**TEXT SEGMENT:**
* * *

Subcentimeter lung cancers, currently T1a disease, represent a specific subgroup, as they comprise the smallest lesions23. For this reason, they have become a specific focus of interest. In a series of 291 patients who underwent resection of a subcentimeter lung cancer, a subdivision into four categories was made ranging from 100% ground-glass opacities (GGO, non-solid lesions) to 0% GGO (purely solid lesions)24. As can be anticipated, adenocarcinoma was the most common pathological diagnosis. Lymph node metastases were present only in solid lesions. In the latter subcategory, the highest incidence of recurrent disease and lowest overall and disease-free survival were noted. The authors concluded that lobectomy should still be performed for purely solid lesions but sublobar resection may be considered for the other categories.
For thoracic surgeons, another important issue is the accuracy of intraoperative frozen section analysis to determine the extent of resection. Recent studies point out that a concordance rate of more than 80% can be reached between the frozen section and definitive pathological report25,26. However, AIS and MIA are more difficult to diagnose on frozen section, and accuracy is lower for lesions below 10 mm, which in fact represent the main category to be considered for sublobar resection. This implies that a second intervention to perform a completion lobectomy may be indicated in patients with unfavourable histology who initially underwent a sublobar resection for a presumably low-malignant lesion.

* * *

**RECORDED INFORMATION:**
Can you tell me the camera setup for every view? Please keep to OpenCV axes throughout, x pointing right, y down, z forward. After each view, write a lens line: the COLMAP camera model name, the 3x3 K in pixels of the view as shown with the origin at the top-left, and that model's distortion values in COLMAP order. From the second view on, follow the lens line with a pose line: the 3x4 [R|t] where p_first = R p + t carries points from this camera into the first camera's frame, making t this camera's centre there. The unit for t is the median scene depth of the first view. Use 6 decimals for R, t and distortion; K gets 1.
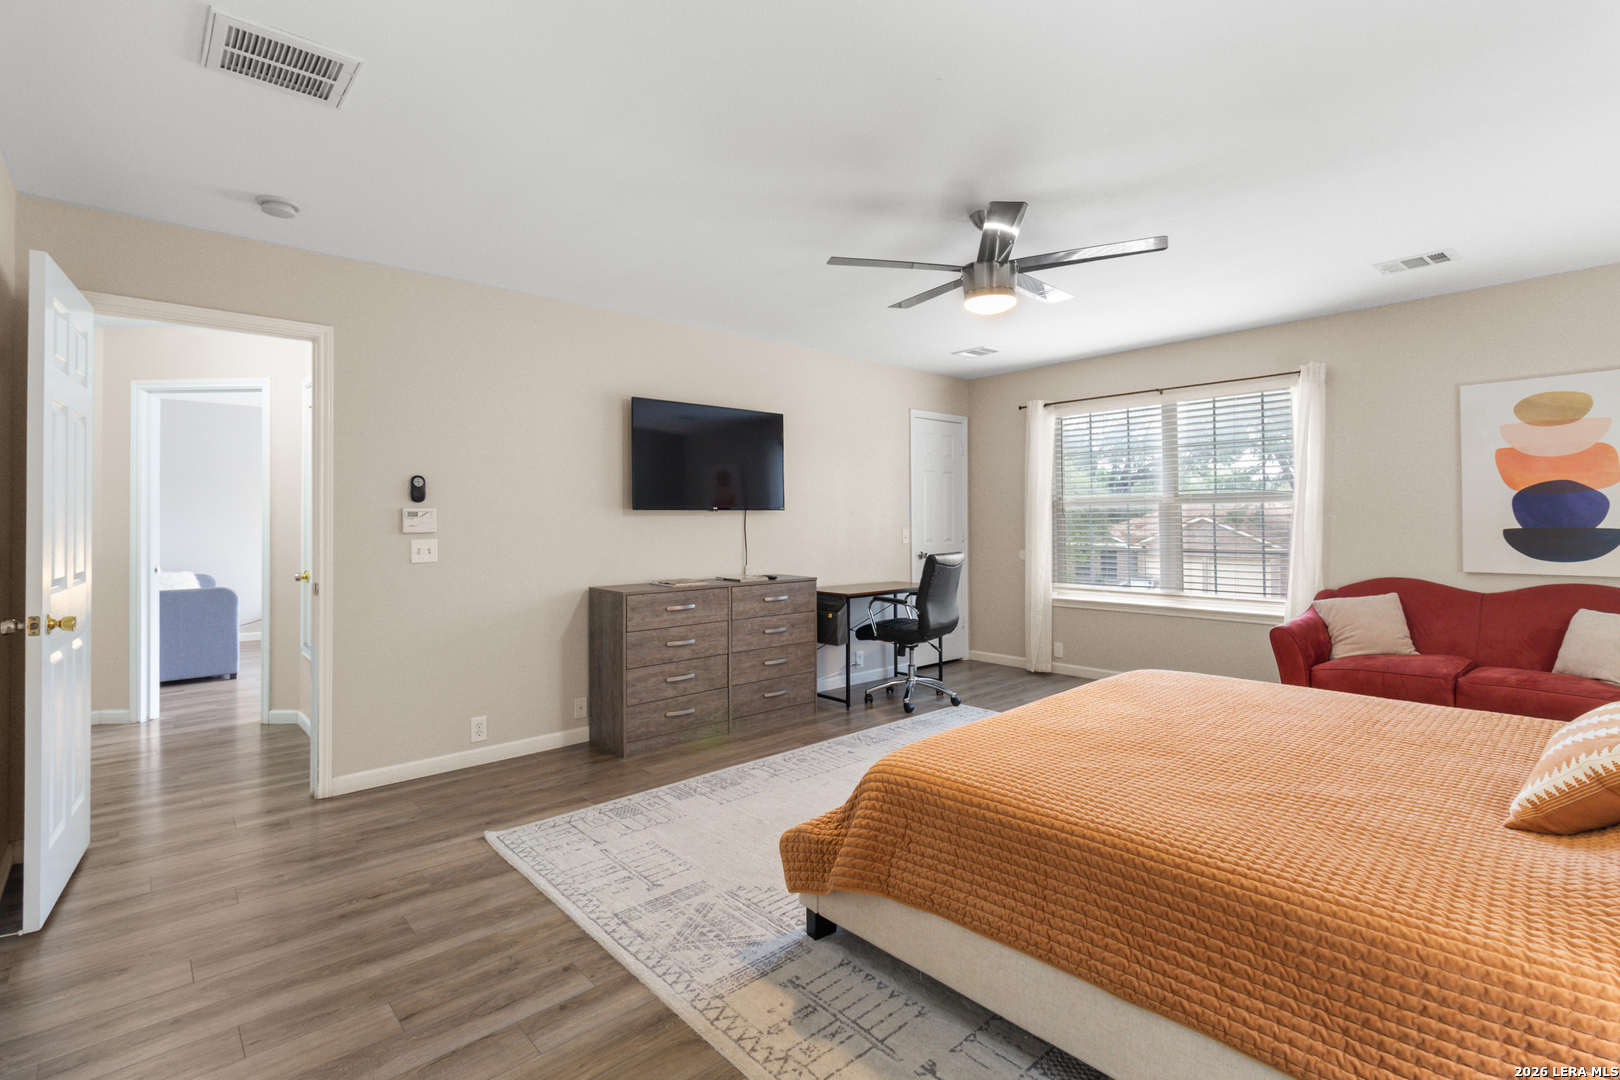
lens RADIAL K [[756.7, 0, 854.8], [0, 756.7, 517.7], [0, 0, 1]] dist [-0.001302, -0.000555]
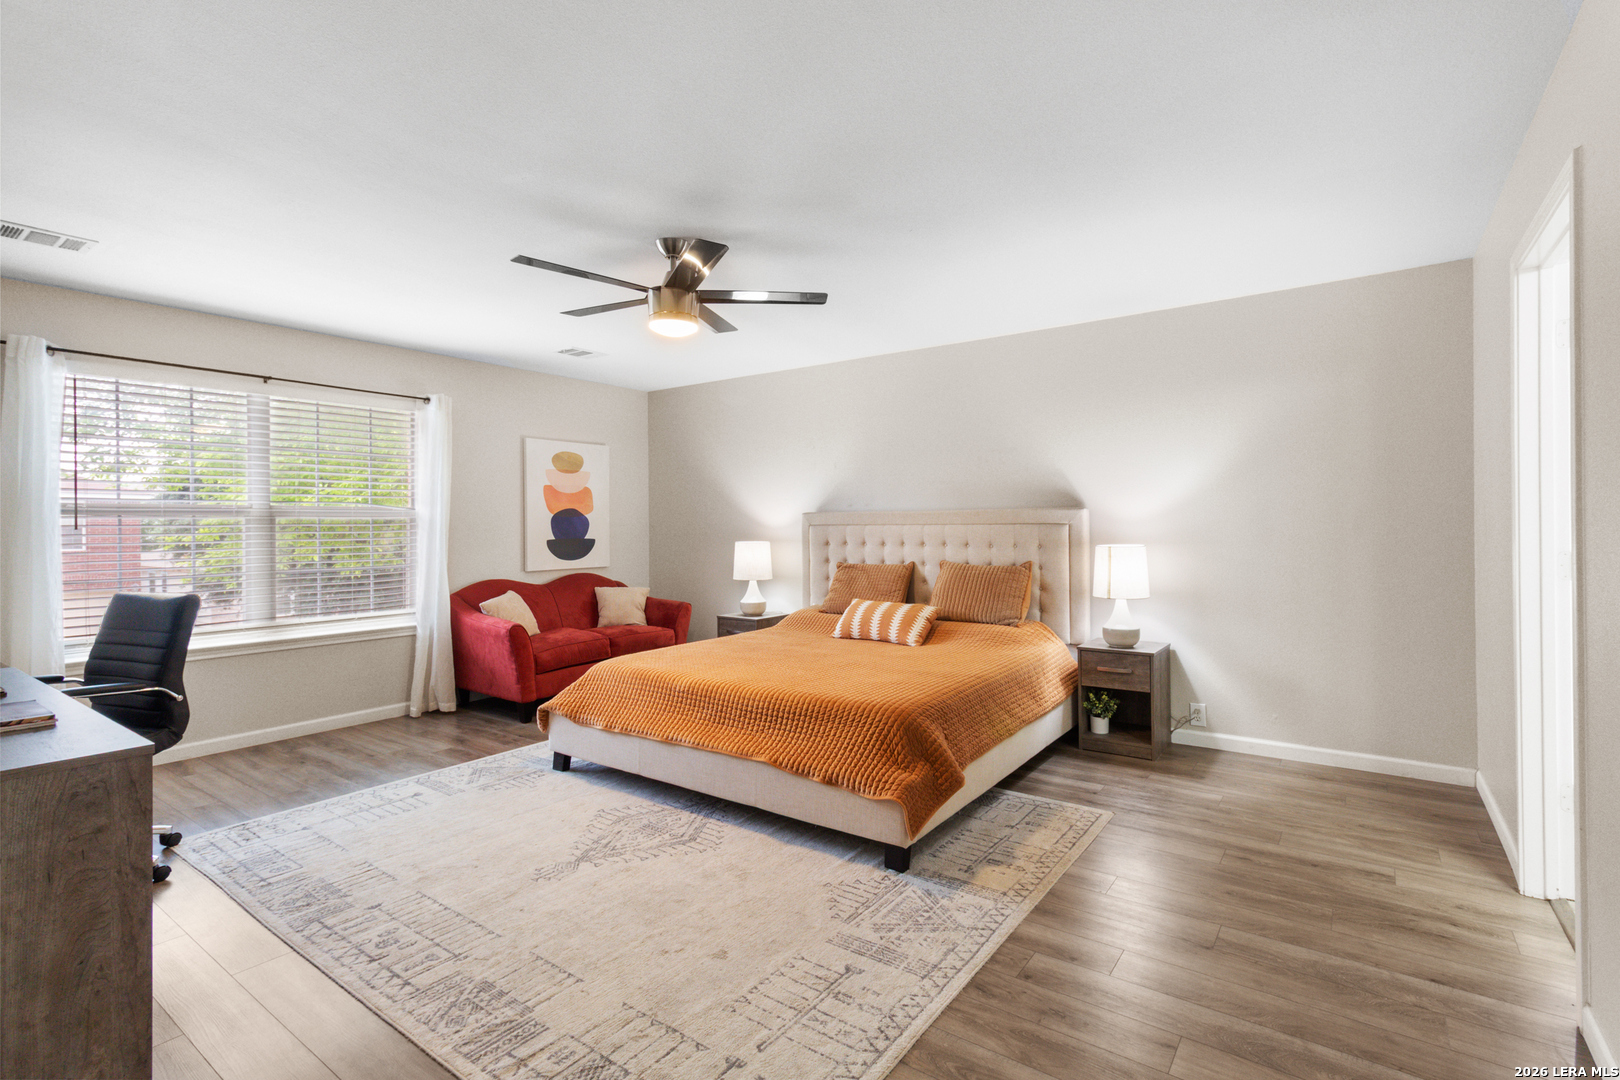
lens RADIAL K [[763.0, 0, 811.1], [0, 763.0, 529.7], [0, 0, 1]] dist [0.000757, -0.000244]
pose [[-0.176907, 0.007398, 0.984200, -0.736779], [0.007836, 0.999951, -0.006108, 0.008311], [-0.984196, 0.006631, -0.176957, 0.810357]]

* * *

**WHAT IS EXPECTED:**
Reproduce word for word the part of the text on lung cancer resection between "For thoracic surgeons, another" and "presumably low-malignant lesion.", inclusive.

**SOLVED PROBLEM:**
For thoracic surgeons, another important issue is the accuracy of intraoperative frozen section analysis to determine the extent of resection. Recent studies point out that a concordance rate of more than 80% can be reached between the frozen section and definitive pathological report25,26. However, AIS and MIA are more difficult to diagnose on frozen section, and accuracy is lower for lesions below 10 mm, which in fact represent the main category to be considered for sublobar resection. This implies that a second intervention to perform a completion lobectomy may be indicated in patients with unfavourable histology who initially underwent a sublobar resection for a presumably low-malignant lesion.